Giuliano trava uma disputa judicial com dois músicos da antiga banda, o guitarrista Dado Villa-Lobos e o baterista Marcelo Bonfá, que de fato conviveram com Renato e compartilharam com ele toda a experiência profissional, artística e social do famoso grupo de Rock Brasil.

Já o filho de Renato, Giuliano, que reclama ser o herdeiro do espólio do pai, era criança quando a Legião Urbana acabou devido à morte do vocalista.
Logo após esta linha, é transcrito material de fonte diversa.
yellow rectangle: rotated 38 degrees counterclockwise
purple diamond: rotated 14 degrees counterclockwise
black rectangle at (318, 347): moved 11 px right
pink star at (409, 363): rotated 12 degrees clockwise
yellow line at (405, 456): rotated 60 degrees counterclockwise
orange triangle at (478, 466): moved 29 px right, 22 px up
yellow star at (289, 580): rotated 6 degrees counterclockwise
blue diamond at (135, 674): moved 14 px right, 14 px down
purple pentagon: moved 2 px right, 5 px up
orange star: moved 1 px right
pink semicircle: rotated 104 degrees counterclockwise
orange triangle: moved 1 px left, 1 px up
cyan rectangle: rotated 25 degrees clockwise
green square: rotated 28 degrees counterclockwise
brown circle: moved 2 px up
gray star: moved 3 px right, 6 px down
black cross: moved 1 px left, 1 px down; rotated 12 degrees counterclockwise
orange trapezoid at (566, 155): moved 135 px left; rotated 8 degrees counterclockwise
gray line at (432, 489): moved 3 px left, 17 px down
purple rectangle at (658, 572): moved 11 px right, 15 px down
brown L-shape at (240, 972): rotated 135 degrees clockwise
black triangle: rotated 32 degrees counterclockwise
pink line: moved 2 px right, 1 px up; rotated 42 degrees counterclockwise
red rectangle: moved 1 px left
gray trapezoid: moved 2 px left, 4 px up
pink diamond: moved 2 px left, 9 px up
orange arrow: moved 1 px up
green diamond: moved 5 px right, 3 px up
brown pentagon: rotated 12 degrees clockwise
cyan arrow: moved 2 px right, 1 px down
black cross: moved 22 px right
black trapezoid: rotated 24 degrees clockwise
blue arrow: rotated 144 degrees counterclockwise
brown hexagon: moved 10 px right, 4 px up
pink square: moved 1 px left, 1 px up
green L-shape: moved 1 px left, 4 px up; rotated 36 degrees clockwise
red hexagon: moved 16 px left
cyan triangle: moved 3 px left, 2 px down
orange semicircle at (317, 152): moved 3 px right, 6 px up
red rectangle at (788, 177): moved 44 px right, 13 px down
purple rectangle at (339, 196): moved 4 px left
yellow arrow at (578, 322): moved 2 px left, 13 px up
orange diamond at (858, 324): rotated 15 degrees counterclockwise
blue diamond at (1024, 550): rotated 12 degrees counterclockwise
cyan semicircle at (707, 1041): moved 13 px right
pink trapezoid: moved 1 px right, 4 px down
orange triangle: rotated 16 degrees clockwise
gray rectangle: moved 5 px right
Giuliano não acompanhou as referências culturais do pai, estando mais próximo de referências como Charlie Brown Jr. (grupo cujos fãs chegaram a ser hostis com Renato e a Legião Urbana, mas depois embarcaram no saudosismo do grupo, após a banda dos falecidos Chorão e Champignon ter gravado "Baader-Meinhof Blues").

Familiares conviveram com seus entes em situações que não envolvem produção artística ou cotidiano profissional. Podem até se sentir solidários a tais atividades, mas não necessariamente exercem acompanhamento intenso a ponto de se especializarem nesses trabalhos.

Pelo contrário, é nessas situações que se encontra o distanciamento familiar, por mais que a afeição seja intensa, permanente e inabalável. E é aí que a individualidade de alguém se torna complexa para que seus familiares, mesmo os que o acompanharam desde o berço e entendem seus aspectos mais íntimos, compreenderem de fato.

Ana de Campos Veras, viúva do comerciante Joaquim Gomes de Farias Veras, não era uma estudiosa em literatura, do nível que seu filho Humberto foi. Por isso ela, tomada pela emoção, viu algumas semelhanças entre o livro do suposto espírito de seu filho e atribuiu veracidade, tão comovida com o rumor da atividade espiritual de Humberto e traída pelos arroubos de saudade intensa.

O êxtase da saudade, depois da perda de um ente querido, faz a emoção cegar a razão. Pela ânsia de alguma mensagem nova de um morto, muitos familiares se deixam iludir pelas relativas semelhanças, sem saber que a intenção do pastiche é apresentar uma parte do verdadeiro, as semelhanças parciais não indicam veracidade, embora tenham a pretensão de representá-la.

As semelhanças vagas e superficiais, porque genéricas, banais, manjadas e conhecidas por um amplo público, não sugerem necessariamente que tal pastiche é verdadeiro, por mais que ele acumule semelhanças ao original, tais como um boneco de cera que simboliza virtualmente um indivíduo.

Por isso, a emoção acaba cegando, e nesse turbilhão de confusões, contradições e emoções, a veracidade não pode ser vista como um indivíduo que entra pela porta dos fundos e domina o ambiente. A veracidade é subordinada a rigoroso exame, que relativizações, argumentações contraditórias e arroubos de emotividade saudosa não conseguem justificar com isenção.

Ainda mais quando se observa contradições de estilo entre uma mensagem tida como "espiritual" e o estilo original do autor a que tal mensagem é atribuída. Quando aparecem as contradições, a presunção de veracidade torna-se uma ideia discutível e de crédito bastante duvidoso.